The PRP algorithm decomposes solving the linear inverse problem into p linear inverse sub-problems, solutions of which can be then fused to obtain the least squares solution of \(Ax = b\). For instance, in a network inference problem shown in (a), inferring the connections from a specific node (shown as the blue node) based on its time series observations \(h_j(t)\) can be formulated as an inverse problem \(Ax = b\) as demonstrated in (b). Here \(l^{(\cdot )}, s^{(\cdot )}\) correspond to the columns of A, \(r_j^{(\cdot )}, k_{ji}^{(\cdot )}\) correspond to the unknowns x, and \({\dot{h}}_j(t)\) correspond to the observations b. Then as illustrated in (c), sub-problems are dispatched to several agents, where each agent infers connections between the target node and a cluster of the remaining nodes [shown as red, green and yellow nodes in (a)]. In this sense, the regression matrix A is partitioned into column blocks \(A_1, \ldots , A_p\) that are distributedly stored in p computing agents. These p agents solve p sub-problems taking the form \(A_i\delta X_i = R_i^{(k)}\) in parallel, where \(R_i^{(0)}\) is initialized by decomposing observations b into \(b_1, \ldots , b_p\) satisfying \(b = \sum _{i=1}^p b_i\). By updating the intermediate solutions and the residuals \({\hat{X}}_i^{(k)}, {\hat{R}}_i^{(k)}\) with a centralized computing device, and re-initializing the p sub-problems, the least squares solution and the minimum residual, \({\hat{X}}\) and \({\hat{R}}\), of \(Ax = b\) are acquired in (d).

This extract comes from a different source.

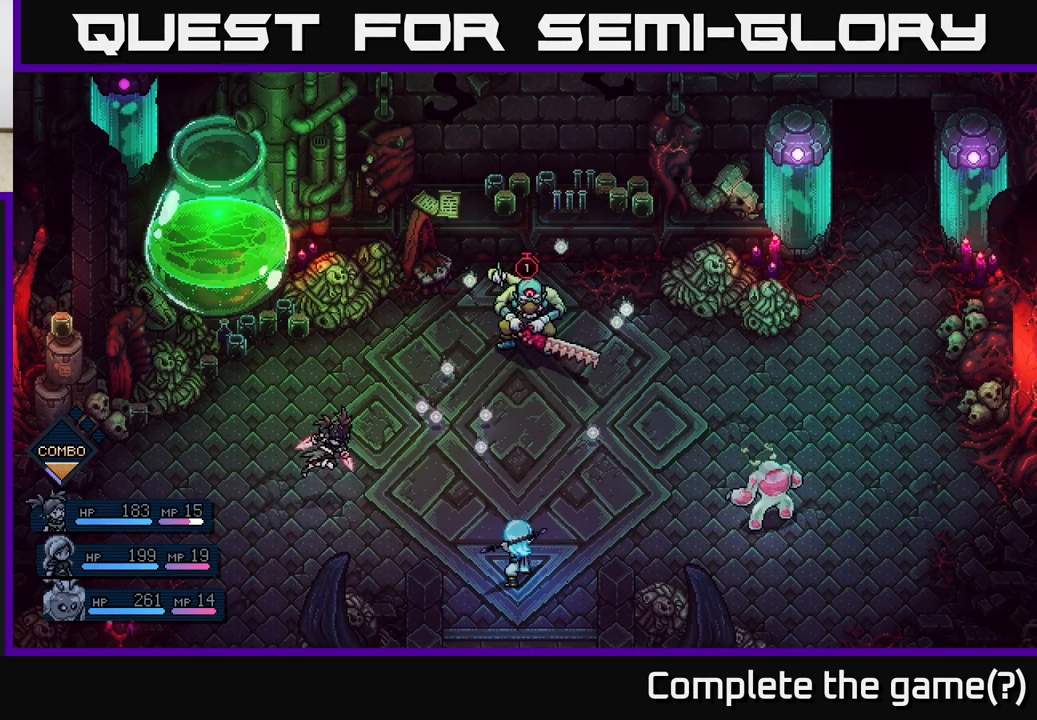
{"buttons": [], "left_stick": "center", "right_stick": "center", "events": []}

The solution \({\hat{X}}\) indicates the estimation of coupling strengths between the blue node and the other nodes, which is accessible only to one computing device.

Geometrically speaking, the PRP can be understood as an iterative projection of the residual components on the column-space of the regression matrix in multiple stages. Specifically, at each stage, the residual is divided and distributed to p agents, and these residual parts are projected onto the corresponding column-subspaces of the matrix A simultaneously. At the end of each stage, the residuals are collected and used for the reinitialization of the next stage using the update rule in (2). Following this procedure, the individual residual corresponding to each sub-problem that is not orthogonal to the subspaces of other sub-problems, is carried forward to the next stage, and is projected onto each column-subspace in the subsequent stages. As a result, the total residual \({\hat{R}}^{(k)}\) asymptotically becomes orthogonal to all columns of the regression matrix as k goes to infinity, which corresponds to the minimal residual of the LIP and leads to the least-squares solution for the LIP in (1) (see Supplementary Information, Section S.2).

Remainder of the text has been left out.